Directions for this task:
Exact copy, pictures omitted: the line holding "Birçok kişi kentsel" and every line after it down to the end of the entries.

Items from a data source:
++++

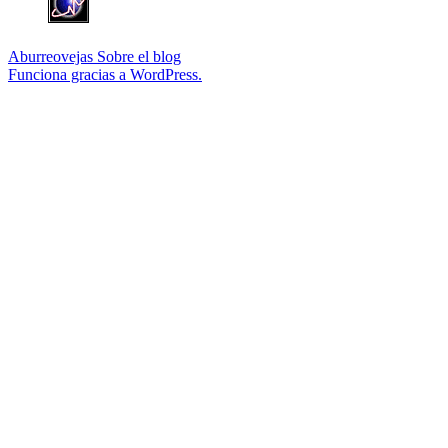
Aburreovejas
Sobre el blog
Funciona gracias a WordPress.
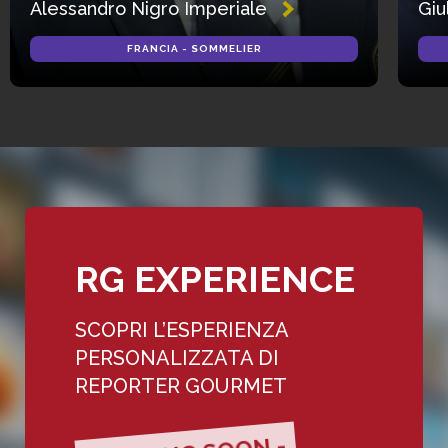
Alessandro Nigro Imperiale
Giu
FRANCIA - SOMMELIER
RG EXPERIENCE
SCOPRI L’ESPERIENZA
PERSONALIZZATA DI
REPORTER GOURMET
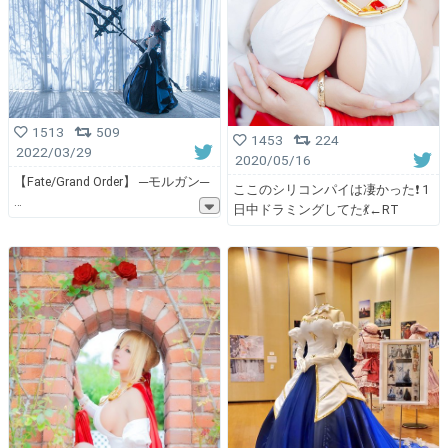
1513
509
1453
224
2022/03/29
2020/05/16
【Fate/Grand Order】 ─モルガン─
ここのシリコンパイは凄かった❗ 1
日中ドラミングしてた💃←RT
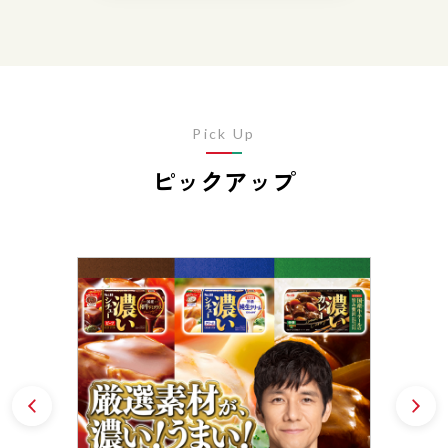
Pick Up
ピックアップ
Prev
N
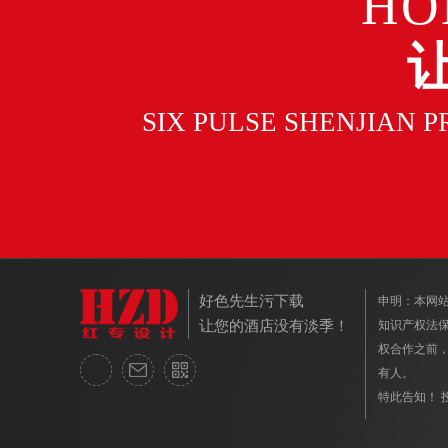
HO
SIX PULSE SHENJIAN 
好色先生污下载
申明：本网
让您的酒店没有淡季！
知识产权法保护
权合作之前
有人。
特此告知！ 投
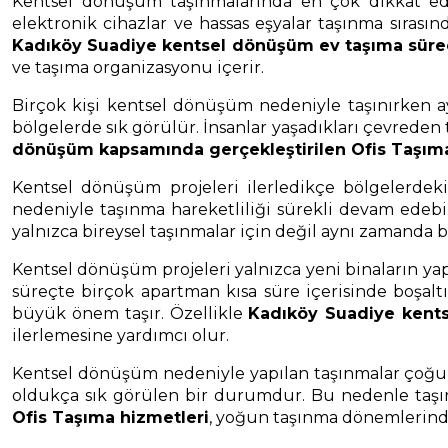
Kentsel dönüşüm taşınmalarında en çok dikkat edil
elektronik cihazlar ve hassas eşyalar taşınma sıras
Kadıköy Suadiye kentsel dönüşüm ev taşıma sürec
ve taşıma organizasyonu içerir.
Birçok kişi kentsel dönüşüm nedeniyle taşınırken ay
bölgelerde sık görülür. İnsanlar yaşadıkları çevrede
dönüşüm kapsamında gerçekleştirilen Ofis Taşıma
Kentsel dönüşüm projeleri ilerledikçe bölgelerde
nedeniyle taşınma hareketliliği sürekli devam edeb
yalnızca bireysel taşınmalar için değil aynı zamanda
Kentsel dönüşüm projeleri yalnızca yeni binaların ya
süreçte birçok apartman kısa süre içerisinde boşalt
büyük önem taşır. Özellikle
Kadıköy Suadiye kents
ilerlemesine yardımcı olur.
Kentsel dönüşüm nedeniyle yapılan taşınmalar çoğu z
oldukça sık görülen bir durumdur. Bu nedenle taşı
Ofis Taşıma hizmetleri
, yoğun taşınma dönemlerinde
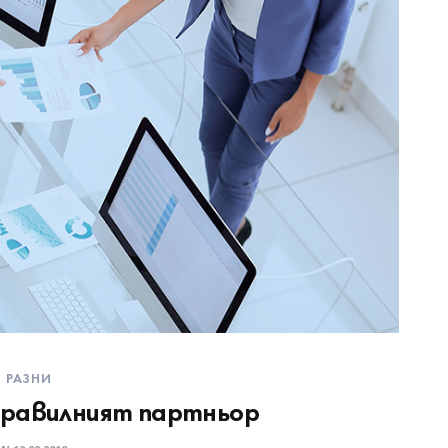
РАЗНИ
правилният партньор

++++

Solution for this task:
Birçok kişi kentsel dönüşüm nedeniyle taşınırken ay
bölgelerde sık görülür. İnsanlar yaşadıkları çevrede
dönüşüm kapsamında gerçekleştirilen Ofis Taşıma
Kentsel dönüşüm projeleri ilerledikçe bölgelerde
nedeniyle taşınma hareketliliği sürekli devam edeb
yalnızca bireysel taşınmalar için değil aynı zamanda
Kentsel dönüşüm projeleri yalnızca yeni binaların ya
süreçte birçok apartman kısa süre içerisinde boşalt
büyük önem taşır. Özellikle
Kadıköy Suadiye kents
ilerlemesine yardımcı olur.
Kentsel dönüşüm nedeniyle yapılan taşınmalar çoğu z
oldukça sık görülen bir durumdur. Bu nedenle taşı
Ofis Taşıma hizmetleri
, yoğun taşınma dönemlerinde
РАЗНИ
правилният партньор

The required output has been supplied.